> [Problem to work on]
Every entry in the data that follows should come back exactly, pictures aside.

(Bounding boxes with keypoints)
★ ★ ★ ★ ★

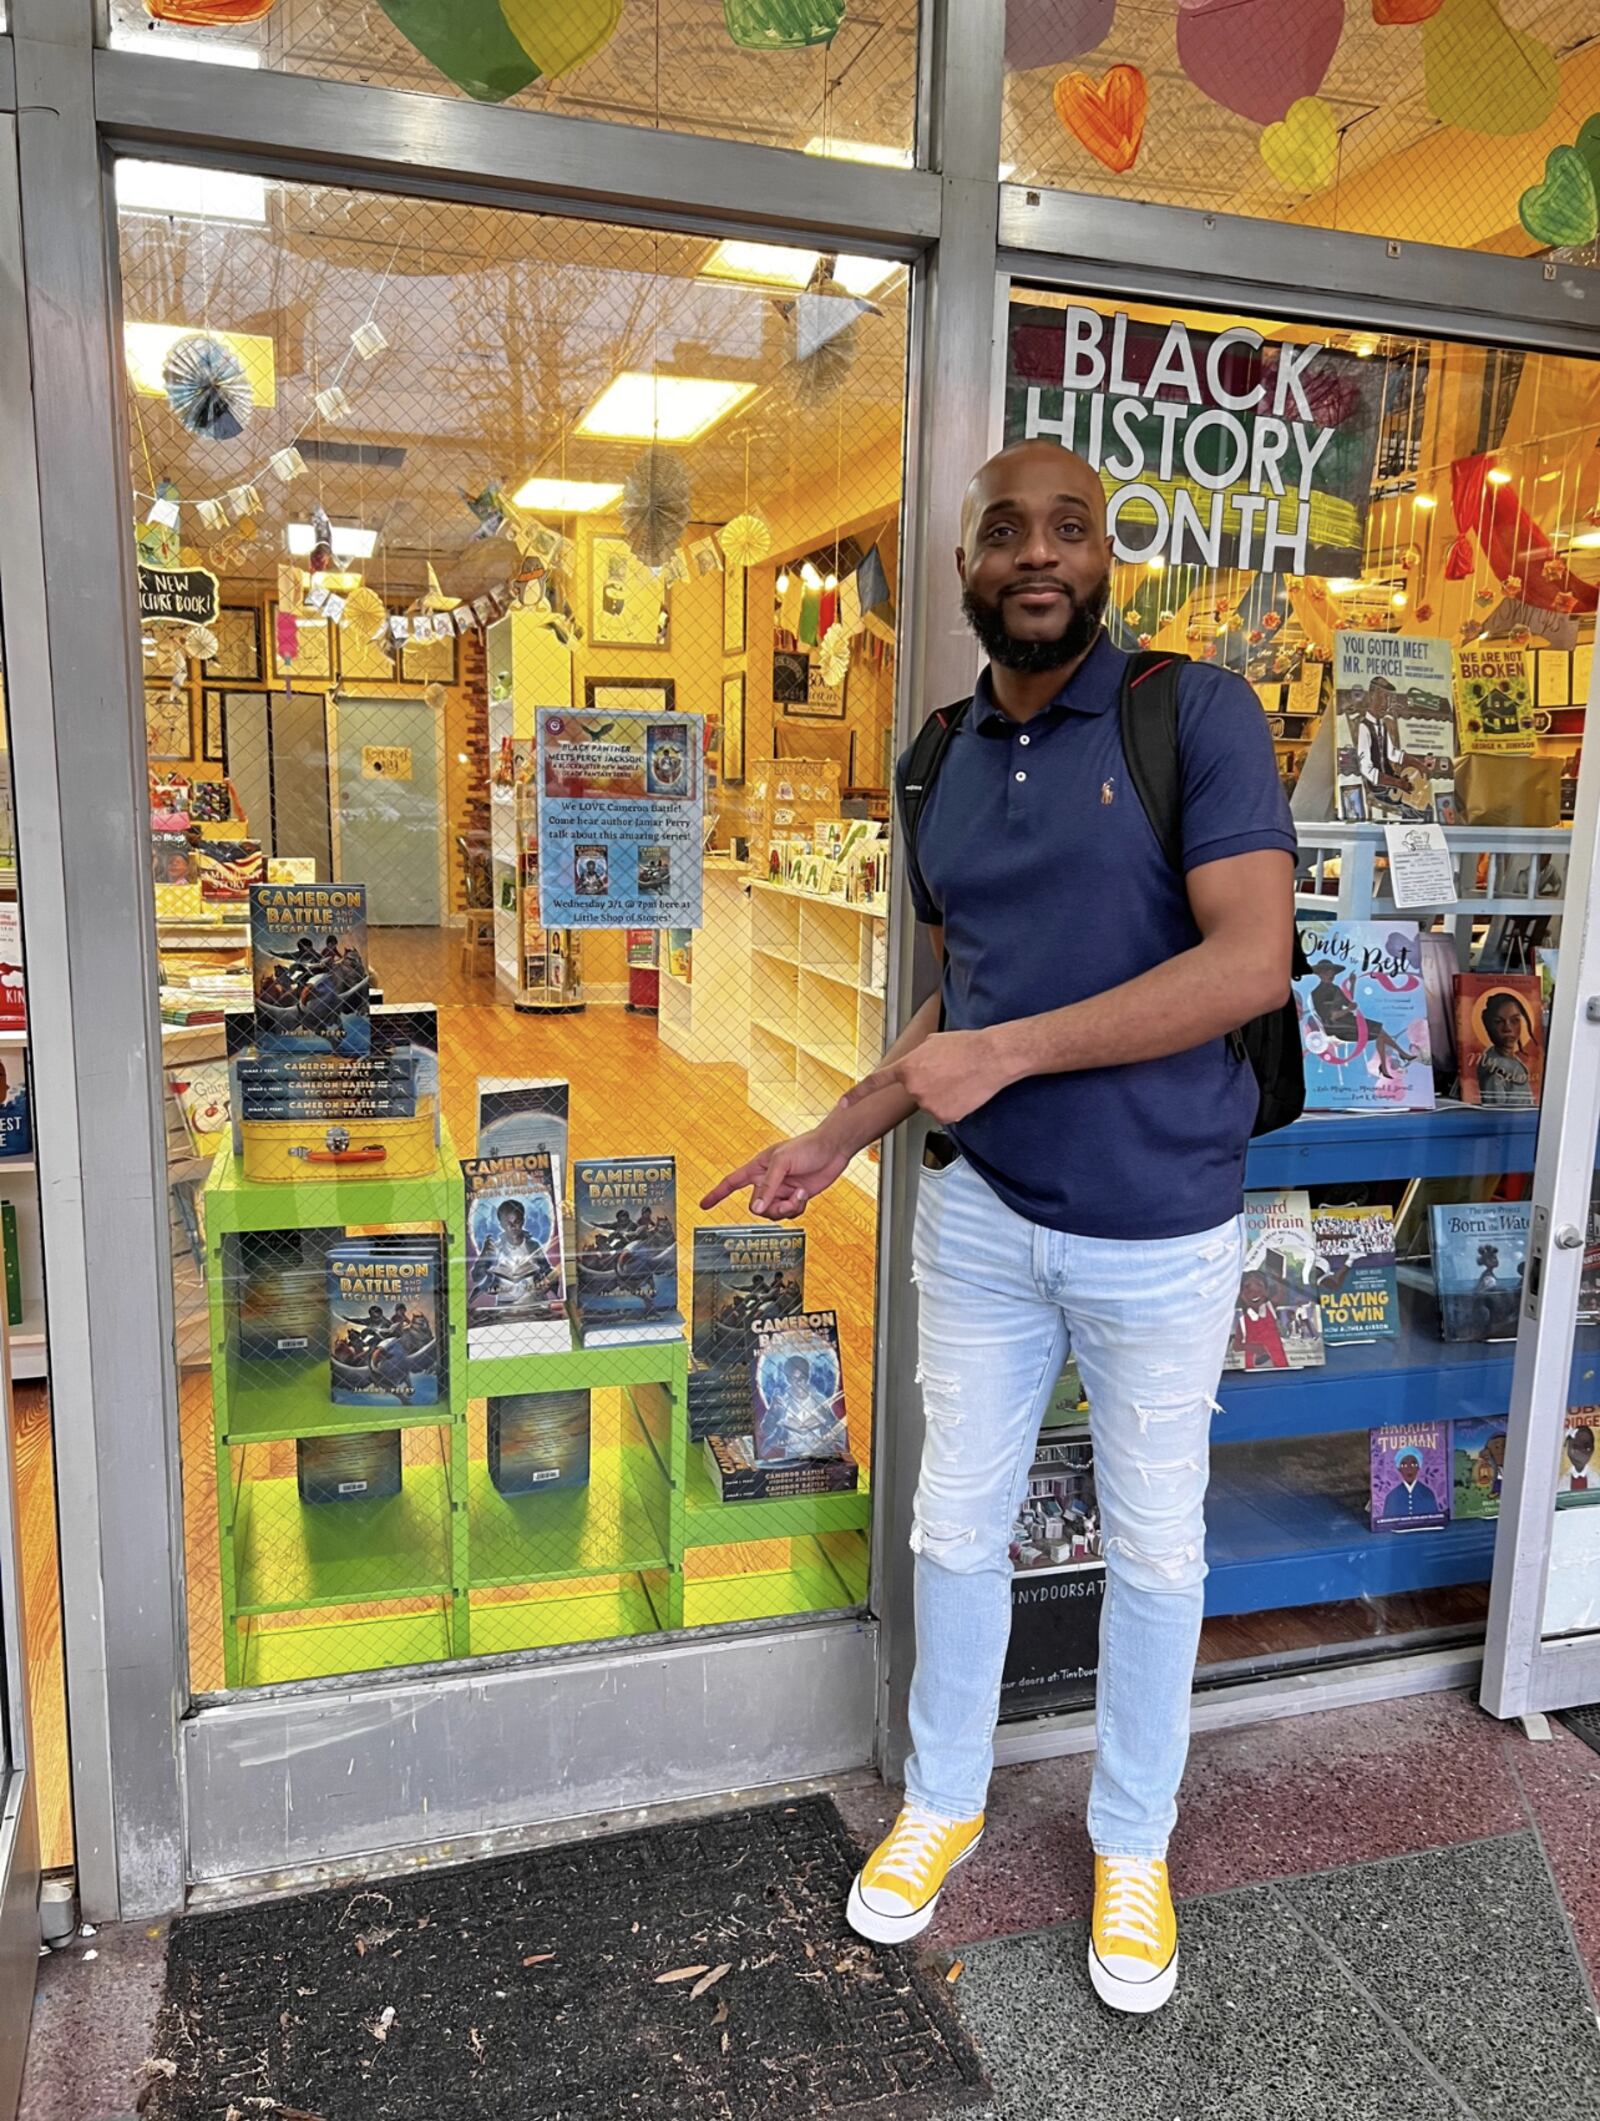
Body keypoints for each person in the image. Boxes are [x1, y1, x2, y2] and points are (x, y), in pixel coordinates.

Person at [701, 439, 1295, 2015]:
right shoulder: (938, 756)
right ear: (958, 568)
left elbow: (1248, 965)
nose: (1038, 554)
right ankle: (944, 1800)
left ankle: (1131, 1837)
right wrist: (837, 1132)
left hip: (1163, 1224)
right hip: (980, 1222)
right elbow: (958, 990)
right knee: (952, 1524)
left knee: (1156, 1547)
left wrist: (1010, 1051)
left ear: (1109, 559)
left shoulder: (1198, 717)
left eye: (1071, 529)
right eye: (1003, 532)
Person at [1475, 990, 1537, 1108]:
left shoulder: (1513, 1059)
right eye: (1499, 1022)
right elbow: (1496, 1112)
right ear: (1488, 1026)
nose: (1507, 1028)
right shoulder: (1493, 1066)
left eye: (1514, 1021)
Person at [1382, 1450, 1442, 1521]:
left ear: (1418, 1467)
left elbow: (1434, 1520)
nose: (1409, 1469)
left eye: (1413, 1464)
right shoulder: (1391, 1496)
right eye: (1404, 1465)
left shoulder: (1428, 1493)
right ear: (1399, 1469)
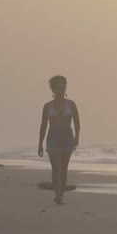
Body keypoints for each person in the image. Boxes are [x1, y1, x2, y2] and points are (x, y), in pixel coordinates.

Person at [38, 75, 81, 204]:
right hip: (53, 138)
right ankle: (58, 195)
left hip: (67, 137)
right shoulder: (47, 106)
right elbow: (43, 125)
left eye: (63, 87)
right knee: (56, 167)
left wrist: (77, 137)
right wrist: (40, 144)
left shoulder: (71, 104)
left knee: (63, 167)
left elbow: (77, 123)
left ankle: (61, 193)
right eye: (58, 88)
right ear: (53, 89)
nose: (61, 90)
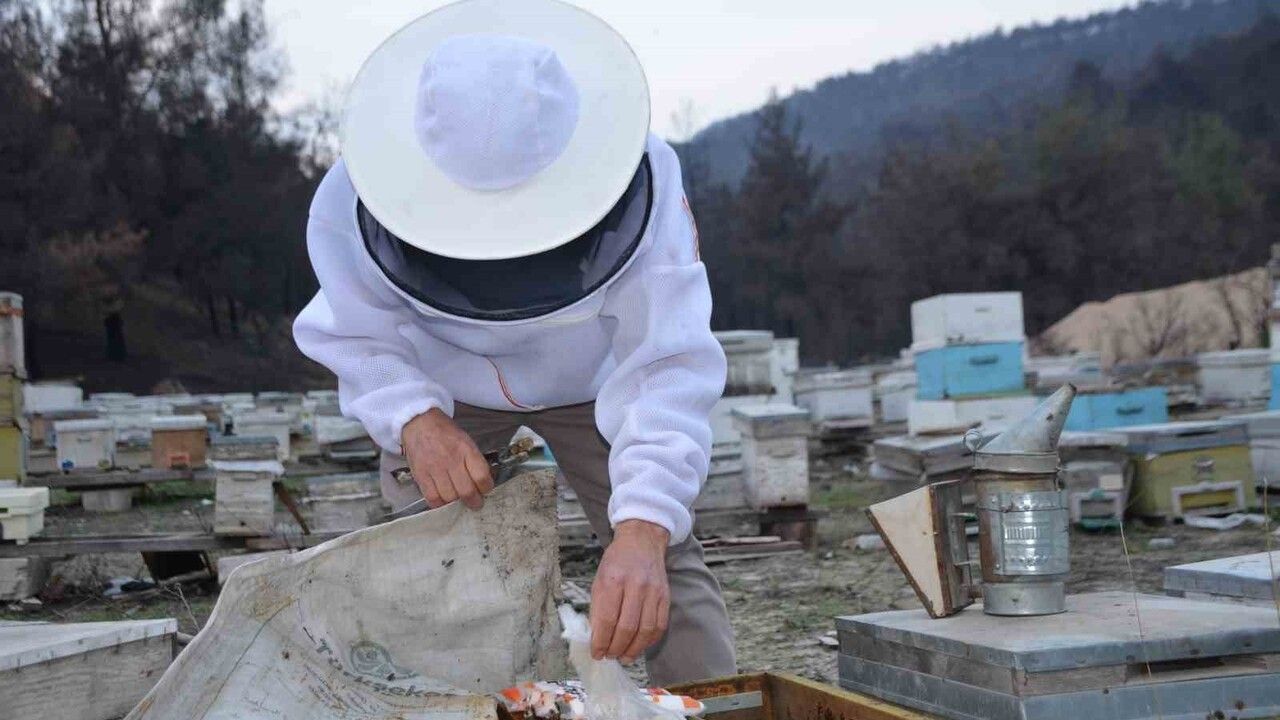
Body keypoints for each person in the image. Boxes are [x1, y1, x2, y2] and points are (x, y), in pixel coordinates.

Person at [292, 0, 736, 686]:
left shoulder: (648, 177)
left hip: (596, 381)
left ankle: (709, 700)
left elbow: (668, 361)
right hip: (446, 391)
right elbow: (354, 332)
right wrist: (412, 417)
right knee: (423, 564)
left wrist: (645, 528)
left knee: (664, 559)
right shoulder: (351, 199)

★ ★ ★ ★ ★

> [Final answer]
Body keypoints for each person in the image. Boxes are [x1, y1, x2, y2] and points are (x, y), in pixel coordinates.

Person at [701, 439, 1295, 2015]:
right shoulder: (938, 756)
right ear: (958, 568)
left elbow: (1248, 965)
nose: (1038, 554)
right ankle: (944, 1800)
left ankle: (1131, 1837)
right wrist: (837, 1132)
left hip: (1163, 1224)
right hip: (980, 1222)
right elbow: (958, 990)
right knee: (952, 1524)
left knee: (1156, 1547)
left wrist: (1010, 1051)
left ear: (1109, 559)
left shoulder: (1198, 717)
left eye: (1071, 529)
right eye: (1003, 532)
Person at [1475, 990, 1537, 1108]:
left shoulder: (1513, 1059)
right eye: (1499, 1022)
right elbow: (1496, 1112)
right ear: (1488, 1026)
nose: (1507, 1028)
right shoulder: (1493, 1066)
left eye: (1514, 1021)
Person at [1382, 1450, 1442, 1521]:
left ear: (1418, 1467)
left elbow: (1434, 1520)
nose: (1409, 1469)
left eye: (1413, 1464)
right shoulder: (1391, 1496)
right eye: (1404, 1465)
left shoulder: (1428, 1493)
right ear: (1399, 1469)
Body keypoints for each person in the image. Boxes are [x1, y1, x2, y2] and points are (x, y), in pixel coordinates.

Person at [38, 75, 81, 204]:
right hip: (53, 138)
right ankle: (58, 195)
left hip: (67, 137)
right shoulder: (47, 106)
right elbow: (43, 125)
left eye: (63, 87)
right knee: (56, 167)
left wrist: (77, 137)
right wrist: (40, 144)
left shoulder: (71, 104)
left knee: (63, 167)
left elbow: (77, 123)
left ankle: (61, 193)
right eye: (58, 88)
right ear: (53, 89)
nose: (61, 90)
Body keypoints for each person in the image. Boxes are [x1, y1, x2, y2] and points are (x, y), in pixel coordinates.

Person at [292, 0, 736, 686]:
left shoulder: (648, 177)
left hip: (596, 381)
left ankle: (709, 700)
left elbow: (668, 361)
right hip: (446, 391)
right elbow: (354, 332)
right wrist: (412, 417)
right knee: (423, 564)
left wrist: (645, 528)
left knee: (664, 559)
right shoulder: (351, 199)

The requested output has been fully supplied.